EEF Blog: Implementing cognitive science strategies in the classroom

Secondary science teacher and EEF science specialist, Dr Niki Kaiser, explains how she makes effective use of cognitive science approaches in her classroom.

Before I trained as a teacher, I was a marine scientist, researching how algae in the Atlantic Ocean interacted with the atmosphere.

To answer my research question perfectly, I would’ve had to sample every inch of the ocean non-stop, over a long period of time. This wasn’t possible, so I had to make certain compromises. Rather than sampling the entire Atlantic Ocean, I collected bottles of seawater from a series of points within it, extrapolating from this local data to the wider ocean. I could never be sure exactly what was happening to each individual plant in every inch of the ocean at any particular moment, but I could make useful predictions from the measurements I’d made.

I can see parallels between this approach and using ‘lab-based’ educational research studies to inform classroom practice. We are never going to be able to study every individual child’s response to every approach on every day throughout their life at school, but we can search for pedagogical principles that might help us understand the best approaches to attempt.

Cognitive science is an area where much of the evidence comes from studies in the psychology laboratory and from researcher-led trials, rather than from directly within the classroom.

But teachers know that learning is complex, and the success of any approach will depend on both the context and the way it’s implemented. Just because something works in a controlled environment, there is no guarantee it will be successful for every teacher, with each individual student, and in any context.

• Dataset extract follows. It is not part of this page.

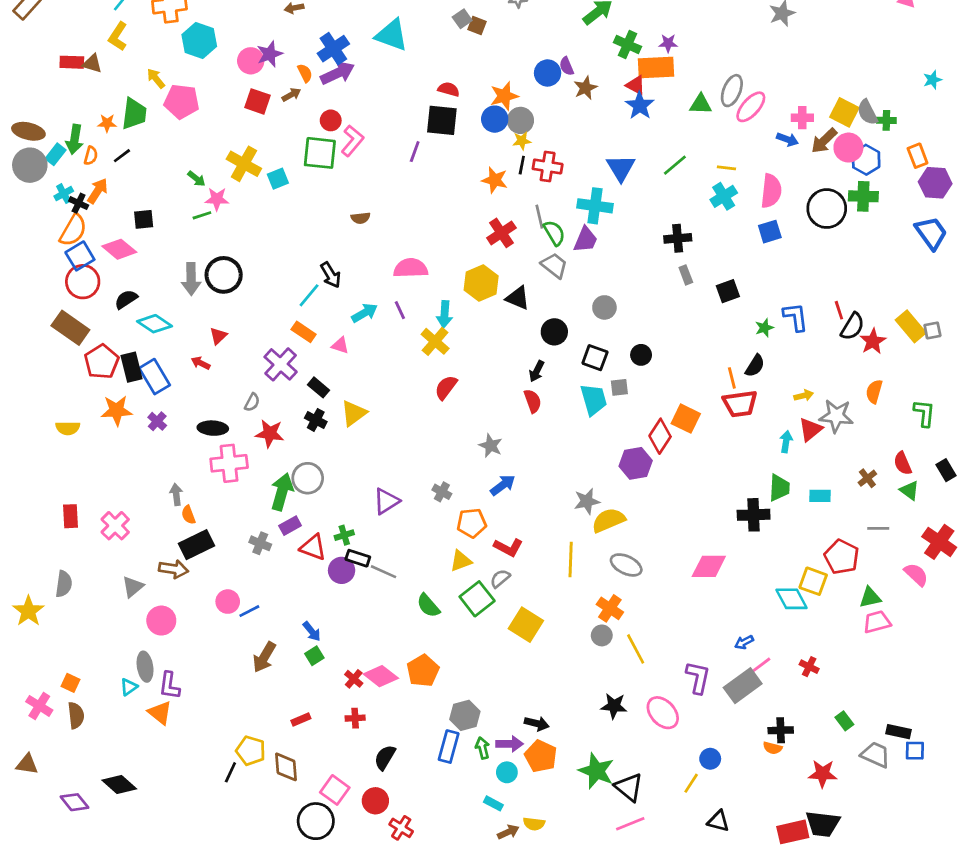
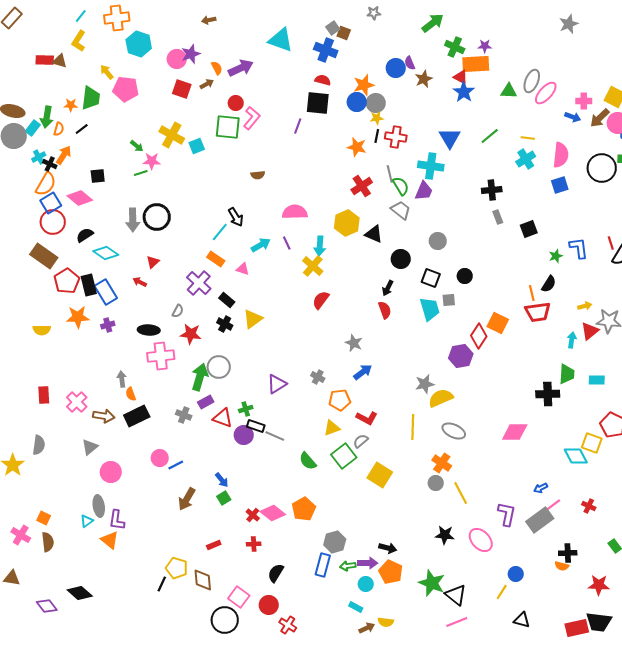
blue cross: (333, 49) -> (326, 50), moved, turned -35
purple cross: (157, 421) -> (108, 325), turned 32
brown arrow: (173, 569) -> (104, 416), moved
green arrow: (482, 748) -> (348, 566), turned -84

New ‘Cognitive Science Approaches in the Classroom’ Systematic Review

The EEF’s recent review of Cognitive Science focuses on applied research, which takes place within classrooms. As with lab studies, these are designed to isolate and test a particular principle or strategy, but they aim to do this in an environment that incorporates the kinds of problems that are common in our classrooms, but which won’t be present in tightly controlled conditions.

I was interested to read the section on Retrieval Practice within the review, because it’s something I have used regularly within my own classroom. Retrieval practice is “recalling information from memory with little or minimal prompting”, and it can be used both as a way of supporting learning and of assessing what pupils already know. Low-stakes quizzes, for example, encourage pupils to think hard about things they’ve learned previously, thus supporting retention, but they can also give teachers an idea of areas that need reviewing for a particular group of pupils.

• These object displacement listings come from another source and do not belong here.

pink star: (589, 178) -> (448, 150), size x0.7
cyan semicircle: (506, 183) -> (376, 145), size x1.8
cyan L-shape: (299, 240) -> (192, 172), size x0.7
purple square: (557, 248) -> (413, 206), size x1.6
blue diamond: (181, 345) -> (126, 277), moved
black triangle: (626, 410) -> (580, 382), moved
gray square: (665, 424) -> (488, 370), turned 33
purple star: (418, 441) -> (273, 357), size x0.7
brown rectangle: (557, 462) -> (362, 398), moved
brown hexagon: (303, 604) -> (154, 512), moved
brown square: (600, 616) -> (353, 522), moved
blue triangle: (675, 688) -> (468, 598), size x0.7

However, it’s important to think about how and why you’re using retrieval practice, rather than just “doing retrieval practice”, and assuming your pupils will learn more. First of all, you need to think about what it is you want them to recall, because the evidence is uncertain about how much retrieval practice can support learning higher order content, rather than simple factual recall. This doesn’t necessarily negate the potential value of retrieval practice, but it does mean you need think about what this means for your subject.

As a Chemistry teacher, I know there is key language and core knowledge that my students need at their fingertips, so they can access more complex concepts, and I prioritise this for retrieval practice. But I also appreciate that this isn’t the end of the story, because the best Chemists are able to use this language fluently to describe changes they see, and to make connections between ideas. I therefore need to support my students to apply what they know in a range of contexts, as well as simply recalling it.

Another important consideration is whether my low stakes quizzes are genuinely low stakes, and that they feel like that to my students. Formative assessment is an important aspect of effective teaching, and I will always use the information I gain from students’ answers to inform my next steps. But if they are worried about me collecting in their scores, and if this makes them less willing to try (and potentially fail), which changes the nature of the exercise. So, I might choose to glance over students' shoulders as they’re answering, rather than taking marks in afterwards.

As with any approach within our classrooms, it is important to use evidence to inform the decisions we make. It is also vital to remember that this is only a starting point. Careful implementation, and tailoring approaches to our own context, are just as important as the principles themselves, if they are to work for the individuals within out classes in our subjects.